▸ Dataset records
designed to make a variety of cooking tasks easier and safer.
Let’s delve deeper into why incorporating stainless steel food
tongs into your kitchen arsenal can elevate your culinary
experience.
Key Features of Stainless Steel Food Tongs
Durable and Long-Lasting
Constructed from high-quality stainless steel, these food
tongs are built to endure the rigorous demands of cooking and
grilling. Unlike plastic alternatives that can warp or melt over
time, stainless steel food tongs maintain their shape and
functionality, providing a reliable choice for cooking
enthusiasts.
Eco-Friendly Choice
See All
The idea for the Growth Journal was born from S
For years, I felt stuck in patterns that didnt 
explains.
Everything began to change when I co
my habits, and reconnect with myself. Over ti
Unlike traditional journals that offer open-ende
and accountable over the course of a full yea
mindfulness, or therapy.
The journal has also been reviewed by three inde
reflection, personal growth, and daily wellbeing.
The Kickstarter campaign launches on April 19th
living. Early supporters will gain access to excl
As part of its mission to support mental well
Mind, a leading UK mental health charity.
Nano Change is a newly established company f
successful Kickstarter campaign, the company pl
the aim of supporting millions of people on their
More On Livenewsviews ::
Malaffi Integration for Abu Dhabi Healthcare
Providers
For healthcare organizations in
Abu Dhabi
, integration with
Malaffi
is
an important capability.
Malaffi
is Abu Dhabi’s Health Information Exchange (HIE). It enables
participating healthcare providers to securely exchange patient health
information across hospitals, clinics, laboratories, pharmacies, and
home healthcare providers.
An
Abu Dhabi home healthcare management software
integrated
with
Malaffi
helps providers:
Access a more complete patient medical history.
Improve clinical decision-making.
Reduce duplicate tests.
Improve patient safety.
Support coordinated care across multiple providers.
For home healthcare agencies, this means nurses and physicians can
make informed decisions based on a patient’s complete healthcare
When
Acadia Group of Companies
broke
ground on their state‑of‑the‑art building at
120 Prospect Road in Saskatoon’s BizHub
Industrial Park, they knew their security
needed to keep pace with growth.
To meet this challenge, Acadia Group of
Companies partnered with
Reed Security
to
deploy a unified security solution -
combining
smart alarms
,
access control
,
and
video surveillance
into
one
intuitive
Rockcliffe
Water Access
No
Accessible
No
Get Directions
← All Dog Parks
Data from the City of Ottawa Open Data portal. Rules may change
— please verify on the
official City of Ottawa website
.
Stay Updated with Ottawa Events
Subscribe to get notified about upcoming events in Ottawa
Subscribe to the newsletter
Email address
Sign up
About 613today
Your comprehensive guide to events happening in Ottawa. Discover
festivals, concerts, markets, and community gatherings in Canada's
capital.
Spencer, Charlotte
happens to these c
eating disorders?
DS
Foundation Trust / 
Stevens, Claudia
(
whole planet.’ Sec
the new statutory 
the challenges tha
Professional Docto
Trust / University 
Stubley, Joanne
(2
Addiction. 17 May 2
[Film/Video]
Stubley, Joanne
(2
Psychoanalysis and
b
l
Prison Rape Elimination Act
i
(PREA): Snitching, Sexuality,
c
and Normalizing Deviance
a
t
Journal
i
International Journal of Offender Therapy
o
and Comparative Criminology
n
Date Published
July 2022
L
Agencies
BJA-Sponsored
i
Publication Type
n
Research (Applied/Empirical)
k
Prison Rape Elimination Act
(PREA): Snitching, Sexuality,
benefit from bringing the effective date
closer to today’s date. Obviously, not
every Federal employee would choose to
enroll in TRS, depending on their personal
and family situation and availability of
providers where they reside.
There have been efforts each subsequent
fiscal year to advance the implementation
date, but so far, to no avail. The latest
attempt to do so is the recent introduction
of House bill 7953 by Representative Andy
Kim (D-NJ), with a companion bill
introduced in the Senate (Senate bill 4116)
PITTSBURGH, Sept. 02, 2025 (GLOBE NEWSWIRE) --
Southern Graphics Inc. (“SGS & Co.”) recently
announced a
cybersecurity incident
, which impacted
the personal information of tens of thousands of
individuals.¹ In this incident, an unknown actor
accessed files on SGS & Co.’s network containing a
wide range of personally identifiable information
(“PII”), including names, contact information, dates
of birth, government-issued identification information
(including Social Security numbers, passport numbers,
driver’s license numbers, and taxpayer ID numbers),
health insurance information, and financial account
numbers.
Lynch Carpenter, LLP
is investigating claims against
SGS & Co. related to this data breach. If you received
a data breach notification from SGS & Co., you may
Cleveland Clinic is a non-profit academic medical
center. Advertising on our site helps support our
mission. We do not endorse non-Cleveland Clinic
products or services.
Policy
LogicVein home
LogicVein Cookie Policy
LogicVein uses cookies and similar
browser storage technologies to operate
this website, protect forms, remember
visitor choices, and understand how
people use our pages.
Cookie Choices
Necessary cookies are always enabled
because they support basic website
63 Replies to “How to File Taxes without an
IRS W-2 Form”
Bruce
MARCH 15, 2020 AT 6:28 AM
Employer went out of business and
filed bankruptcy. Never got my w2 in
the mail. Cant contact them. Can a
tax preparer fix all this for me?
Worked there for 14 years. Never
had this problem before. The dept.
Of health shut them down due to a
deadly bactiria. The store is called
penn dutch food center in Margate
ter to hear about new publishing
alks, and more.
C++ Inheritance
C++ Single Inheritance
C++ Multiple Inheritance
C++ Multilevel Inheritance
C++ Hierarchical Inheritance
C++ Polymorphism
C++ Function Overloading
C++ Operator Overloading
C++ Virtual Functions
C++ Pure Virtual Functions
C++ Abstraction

▸ To-do item
If a line comes after the one with "Durable and Long-Lasting", leave it out; reproduce exactly every line of the material from the first up to and including that one.

▸ Answer space
designed to make a variety of cooking tasks easier and safer.
Let’s delve deeper into why incorporating stainless steel food
tongs into your kitchen arsenal can elevate your culinary
experience.
Key Features of Stainless Steel Food Tongs
Durable and Long-Lasting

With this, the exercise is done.